══ DATA
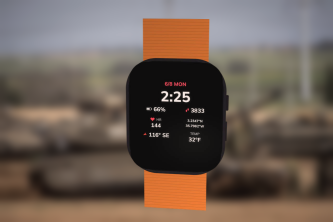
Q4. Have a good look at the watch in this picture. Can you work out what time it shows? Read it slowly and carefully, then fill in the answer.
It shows 2:25
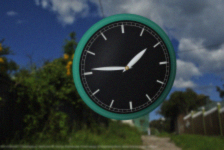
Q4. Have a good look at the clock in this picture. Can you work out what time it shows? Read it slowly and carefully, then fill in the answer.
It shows 1:46
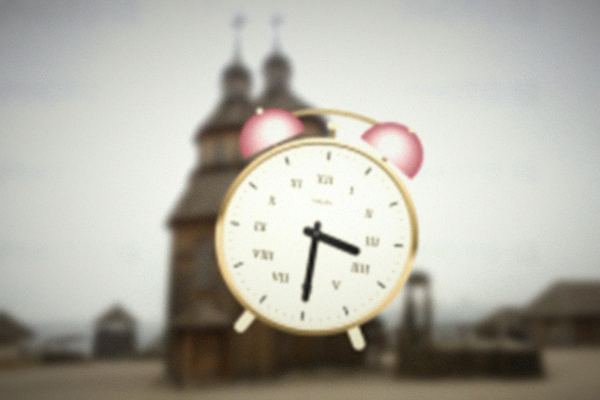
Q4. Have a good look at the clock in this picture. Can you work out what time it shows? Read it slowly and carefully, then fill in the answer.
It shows 3:30
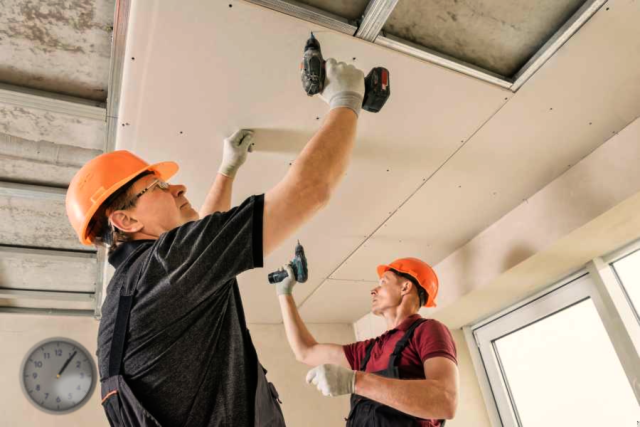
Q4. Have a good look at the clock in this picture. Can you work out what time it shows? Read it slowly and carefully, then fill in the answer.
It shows 1:06
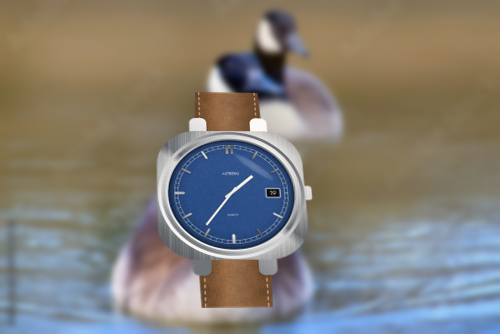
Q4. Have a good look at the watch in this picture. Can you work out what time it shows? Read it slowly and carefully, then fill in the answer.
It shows 1:36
════
**REQUIRED WORK**
Edit the records above so that every "slowly and carefully" becomes "with care", leaving all other text unchanged. Omit the pictures from your output.

**RESULT FOR THIS TASK**
Q4. Have a good look at the watch in this picture. Can you work out what time it shows? Read it with care, then fill in the answer.
It shows 2:25
Q4. Have a good look at the clock in this picture. Can you work out what time it shows? Read it with care, then fill in the answer.
It shows 1:46
Q4. Have a good look at the clock in this picture. Can you work out what time it shows? Read it with care, then fill in the answer.
It shows 3:30
Q4. Have a good look at the clock in this picture. Can you work out what time it shows? Read it with care, then fill in the answer.
It shows 1:06
Q4. Have a good look at the watch in this picture. Can you work out what time it shows? Read it with care, then fill in the answer.
It shows 1:36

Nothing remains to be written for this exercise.